Pachmarhi: If you are an environment buff with an unquenchable desire to connect with Mother Nature or a beleaguered city-dweller seeking a desperate escape from the sweltering summer then you should be making a beeline for Madhya Pradesh’s sole hill station – the ‘Queen of Satpura,’ nestled 1,067 m above sea level – where the very air is charged with fragrances and the climate mellow round the year.
This serene plateau within Hoshangabad District derives its name from five rock-cut caves, under Archaeological Survey of India protection, where the Pandavas are believed to have spent a considerable period of time during their exile.
The paths through the pristine wooded landscape, breathtaking views from the edges of the saucer-shaped plateau, ethereal panoramic scenes, spectacular waterfalls, intriguing gorges and rock formations, ravines, vantage points, rock art, flora, fauna, colonial heritage and numerous other aspects are the major attractions.
Pachmarhi is one of two biospheres in this State, the other being Amarkantak, official sources said.
It was a tribal village prior to being chanced upon by Captain James Forsyth of the Bengal Lancers in 1857.
He suggested the setting up of a sanatorium for British forces. It also served as summer capital of the Central Provinces.
The ferns, orchids, algae, etc possess immense medicinal value. Lord Shiva is the region’s presiding deity and temples dedicated to Him include the Jata Shankar and Mahadeo cave shrines besides the Chauragarh hill-top temple.
Jata Shankar gets its name owing to a rock formation resembling His matted locks. The shivling is situated 200 feet below in a gorge.
Paintings on the walls of the Mahadeo cave date back to the Mesolithic Period.
Nearby Dhoopgarh is a vantage point more than 5,000 feet above mean sea level.
A bungalow built on Capt Forsyth’s orders has been converted into a museum displaying panoramic photographs and information panels.
A place of incredible beauty is Apsara Vihar – a densely-wooded valley with a perennial stream flowing through.
It has a picturesque waterfall and a pool.
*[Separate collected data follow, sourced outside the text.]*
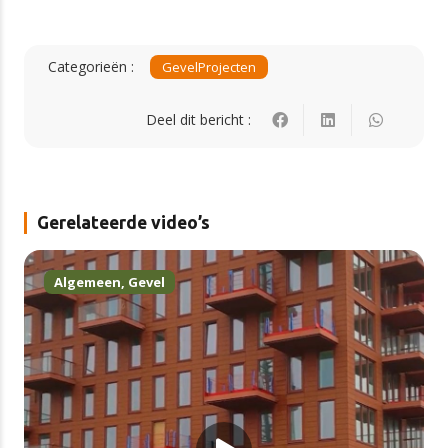
Categorieën :
Gevel
Projecten
Deel dit bericht :
Gerelateerde video’s
Algemeen
,
Gevel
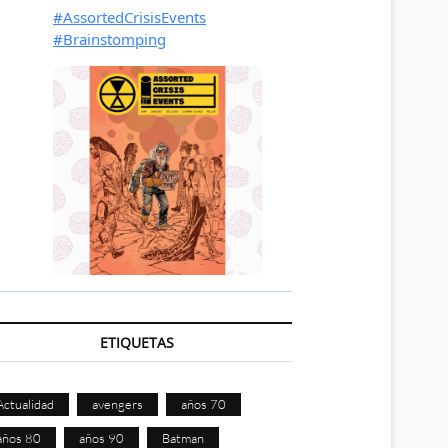
ETIQUETAS
Actualidad
avengers
años 70
años 80
años 90
Batman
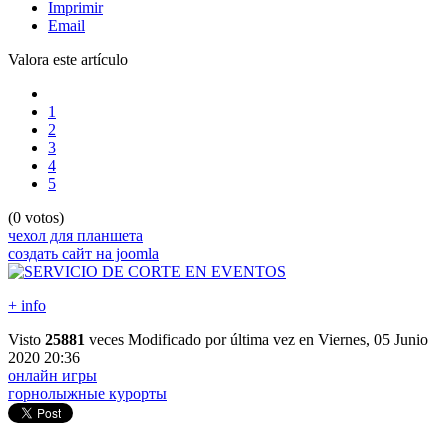
Imprimir
Email
Valora este artículo
1
2
3
4
5
(0 votos)
чехол для планшета
создать сайт на joomla
+ info
Visto
25881
veces
Modificado por última vez en Viernes, 05 Junio
2020 20:36
онлайн игры
горнолыжные курорты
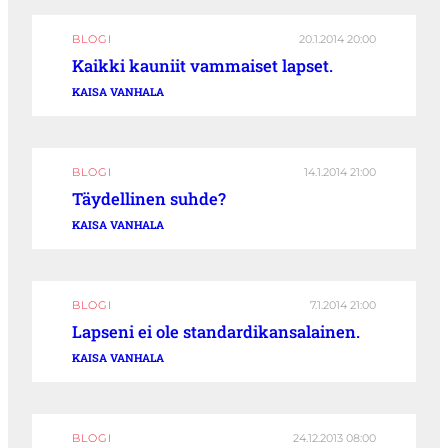
BLOGI
20.1.2014 20:00
Kaikki kauniit vammaiset lapset.
KAISA VANHALA
BLOGI
14.1.2014 21:00
Täydellinen suhde?
KAISA VANHALA
BLOGI
7.1.2014 21:00
Lapseni ei ole standardikansalainen.
KAISA VANHALA
BLOGI
24.12.2013 08:00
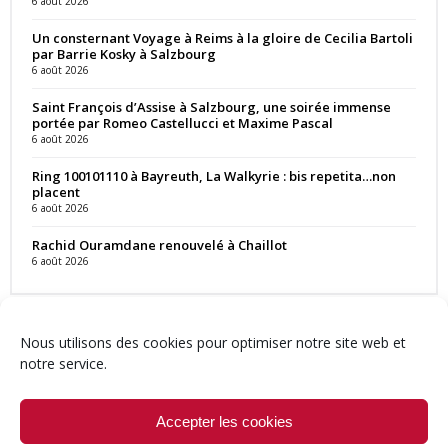
6 août 2026
Un consternant Voyage à Reims à la gloire de Cecilia Bartoli
par Barrie Kosky à Salzbourg
6 août 2026
Saint François d’Assise à Salzbourg, une soirée immense
portée par Romeo Castellucci et Maxime Pascal
6 août 2026
Ring 100101110 à Bayreuth, La Walkyrie : bis repetita…non
placent
6 août 2026
Rachid Ouramdane renouvelé à Chaillot
6 août 2026
Nous utilisons des cookies pour optimiser notre site web et
notre service.
Contact
Qui sommes-nous ?
Équipe
Newsletter
Annonces
Crédits & Mentions
Politique de cookies (UE)
Accepter les cookies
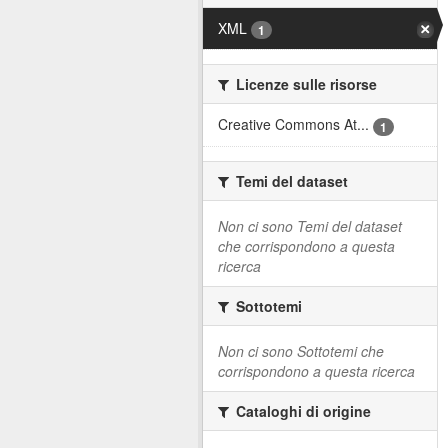
XML
1
Licenze sulle risorse
Creative Commons At...
1
Temi del dataset
Non ci sono Temi del dataset
che corrispondono a questa
ricerca
Sottotemi
Non ci sono Sottotemi che
corrispondono a questa ricerca
Cataloghi di origine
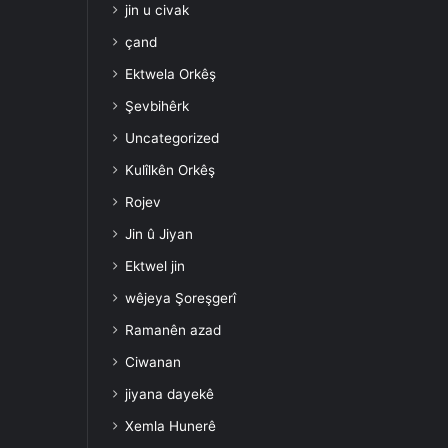
jin u civak
çand
Ektwela Orkêş
Şevbihêrk
Uncategorized
Kulîlkên Orkêş
Rojev
Jin û Jiyan
Ektwel jin
wêjeya Şoreşgerî
Ramanên azad
Ciwanan
jiyana dayekê
Xemla Hunerê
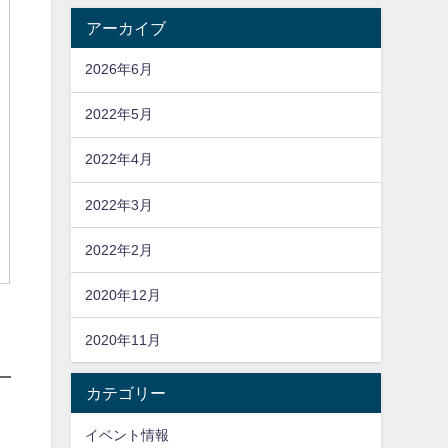
アーカイブ
2026年6月
2022年5月
2022年4月
2022年3月
2022年2月
2020年12月
2020年11月
カテゴリー
イベント情報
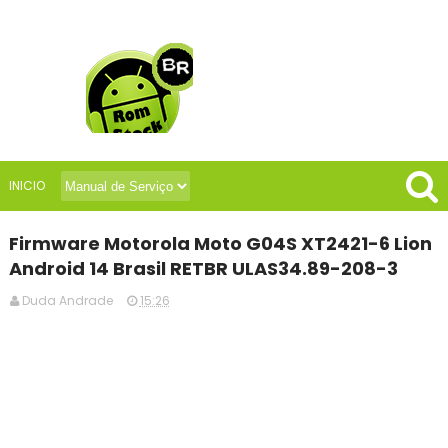
INICIO
Firmware Motorola Moto G04S XT2421-6 Lion
Android 14 Brasil RETBR ULAS34.89-208-3
Duda Andrade
15:26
Dhuandhar Cave boasts many paintings most of which are well-preserved.
Bison Lodge was also erected on Capt Forsyth’s orders. In his book ‘The Highlands of Central India’ he provides an immensely interesting account of the difficulties faced during construction due to bizarre behaviour of tribal folk.
It was renovated and converted into a museum. The prominent waterfalls include Rajat Prapat, Jamuna Prapat and Jalwataran.